#### Tasks
A – Repeat the mailing-list post word for word, between "To: David S" and "netkit, veth, vxcan)", inclusive.
B – Pick out every line of the listing that contains the string "region".

#### Source document
-- Begin --

Netdev List
 help / color / mirror / Atom feed
* [PATCH v1 net-next 00/14] net: Support per-netns device unregistration
@ 2026-07-01 21:41 Kuniyuki Iwashima
  2026-07-01 21:41 ` [PATCH v1 net-next 01/14] rtnetlink: Lock sock_net(skb->sk) in rtnl_newlink() Kuniyuki Iwashima
                   ` (14 more replies)
  0 siblings, 15 replies; 17+ messages in thread
From: Kuniyuki Iwashima @ 2026-07-01 21:41 UTC (permalink / raw)
  To: David S . Miller, Eric Dumazet, Jakub Kicinski, Paolo Abeni,
	Andrew Lunn
  Cc: Simon Horman, Kuniyuki Iwashima, Kuniyuki Iwashima, netdev

The biggest blocker to per-netns RTNL is netdev unregistration.

It starts within a single netns, but it can eventually involve
multiple namespaces.

There are three types of such cross-netns devices:

  1. Paired devices (e.g., netkit, veth, vxcan)

-- End --

#### Lines of data
-- Begin --

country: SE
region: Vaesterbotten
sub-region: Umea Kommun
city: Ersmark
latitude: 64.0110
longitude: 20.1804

-- End --
-- Begin --

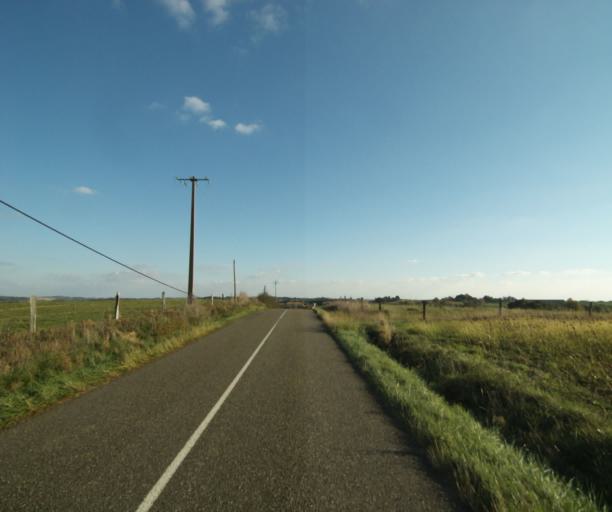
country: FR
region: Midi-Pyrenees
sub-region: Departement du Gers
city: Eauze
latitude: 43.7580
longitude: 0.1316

-- End --
-- Begin --

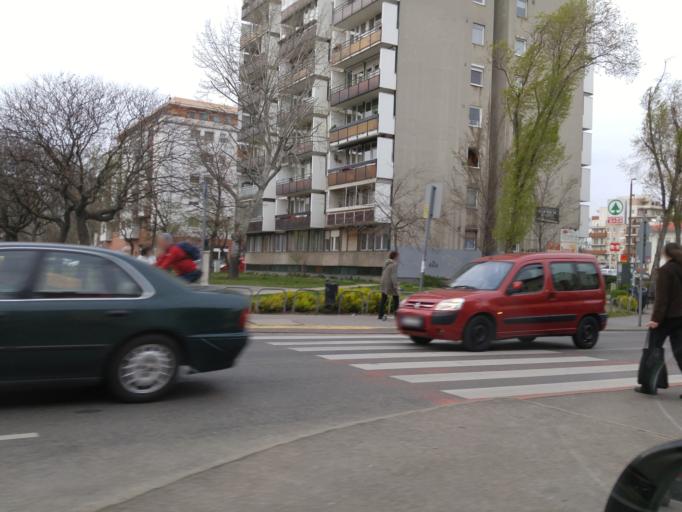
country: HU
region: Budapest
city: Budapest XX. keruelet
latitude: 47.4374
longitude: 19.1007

-- End --

#### Responses to the exercise
A –
To: David S . Miller, Eric Dumazet, Jakub Kicinski, Paolo Abeni,
	Andrew Lunn
  Cc: Simon Horman, Kuniyuki Iwashima, Kuniyuki Iwashima, netdev

The biggest blocker to per-netns RTNL is netdev unregistration.

It starts within a single netns, but it can eventually involve
multiple namespaces.

There are three types of such cross-netns devices:

  1. Paired devices (e.g., netkit, veth, vxcan)

B –
region: Vaesterbotten
sub-region: Umea Kommun
region: Midi-Pyrenees
sub-region: Departement du Gers
region: Budapest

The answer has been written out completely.